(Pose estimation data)
■ ■ ■

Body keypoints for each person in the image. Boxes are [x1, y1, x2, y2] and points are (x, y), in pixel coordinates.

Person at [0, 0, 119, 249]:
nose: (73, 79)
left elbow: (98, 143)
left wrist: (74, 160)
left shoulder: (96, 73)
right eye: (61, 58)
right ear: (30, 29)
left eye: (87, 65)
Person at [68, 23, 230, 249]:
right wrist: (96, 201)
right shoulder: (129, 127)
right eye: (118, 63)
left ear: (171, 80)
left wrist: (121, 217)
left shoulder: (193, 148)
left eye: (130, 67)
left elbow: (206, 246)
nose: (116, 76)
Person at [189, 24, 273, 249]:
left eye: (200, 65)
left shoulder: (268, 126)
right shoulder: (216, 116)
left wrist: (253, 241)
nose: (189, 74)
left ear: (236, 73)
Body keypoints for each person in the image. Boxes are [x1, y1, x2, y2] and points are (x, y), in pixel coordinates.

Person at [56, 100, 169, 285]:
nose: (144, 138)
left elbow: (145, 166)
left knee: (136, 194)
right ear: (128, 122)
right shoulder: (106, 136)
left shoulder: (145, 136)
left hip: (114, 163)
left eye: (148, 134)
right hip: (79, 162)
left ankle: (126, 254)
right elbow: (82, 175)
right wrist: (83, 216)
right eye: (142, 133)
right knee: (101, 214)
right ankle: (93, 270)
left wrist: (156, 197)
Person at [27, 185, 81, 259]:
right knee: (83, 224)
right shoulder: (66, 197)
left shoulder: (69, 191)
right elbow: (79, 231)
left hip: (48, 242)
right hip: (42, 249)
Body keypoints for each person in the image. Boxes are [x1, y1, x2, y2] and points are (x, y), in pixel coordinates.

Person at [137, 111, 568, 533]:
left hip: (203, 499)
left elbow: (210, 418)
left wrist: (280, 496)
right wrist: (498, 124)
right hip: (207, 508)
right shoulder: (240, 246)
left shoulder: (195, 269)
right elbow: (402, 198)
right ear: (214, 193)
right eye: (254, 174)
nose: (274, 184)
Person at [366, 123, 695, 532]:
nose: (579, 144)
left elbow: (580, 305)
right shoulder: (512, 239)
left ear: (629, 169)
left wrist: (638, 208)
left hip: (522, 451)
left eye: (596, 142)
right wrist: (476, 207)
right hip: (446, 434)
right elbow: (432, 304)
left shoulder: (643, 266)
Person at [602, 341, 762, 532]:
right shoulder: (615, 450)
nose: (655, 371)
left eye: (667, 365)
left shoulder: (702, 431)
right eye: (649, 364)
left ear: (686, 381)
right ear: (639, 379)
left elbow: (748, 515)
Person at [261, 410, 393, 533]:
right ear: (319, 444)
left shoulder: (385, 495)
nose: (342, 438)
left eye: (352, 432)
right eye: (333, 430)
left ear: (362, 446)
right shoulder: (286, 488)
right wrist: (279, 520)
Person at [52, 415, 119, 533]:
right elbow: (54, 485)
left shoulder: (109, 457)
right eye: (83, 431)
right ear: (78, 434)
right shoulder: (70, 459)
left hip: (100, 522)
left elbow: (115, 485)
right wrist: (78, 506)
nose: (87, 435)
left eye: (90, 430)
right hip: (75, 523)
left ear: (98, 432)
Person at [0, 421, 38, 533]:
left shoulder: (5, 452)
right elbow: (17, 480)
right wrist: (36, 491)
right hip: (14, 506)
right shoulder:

■ ■ ■

For this exercise, gather every line of the data that contains the word "nose".

Expected output >>
nose: (73, 79)
nose: (116, 76)
nose: (189, 74)
nose: (144, 138)
nose: (274, 184)
nose: (579, 144)
nose: (655, 371)
nose: (342, 438)
nose: (87, 435)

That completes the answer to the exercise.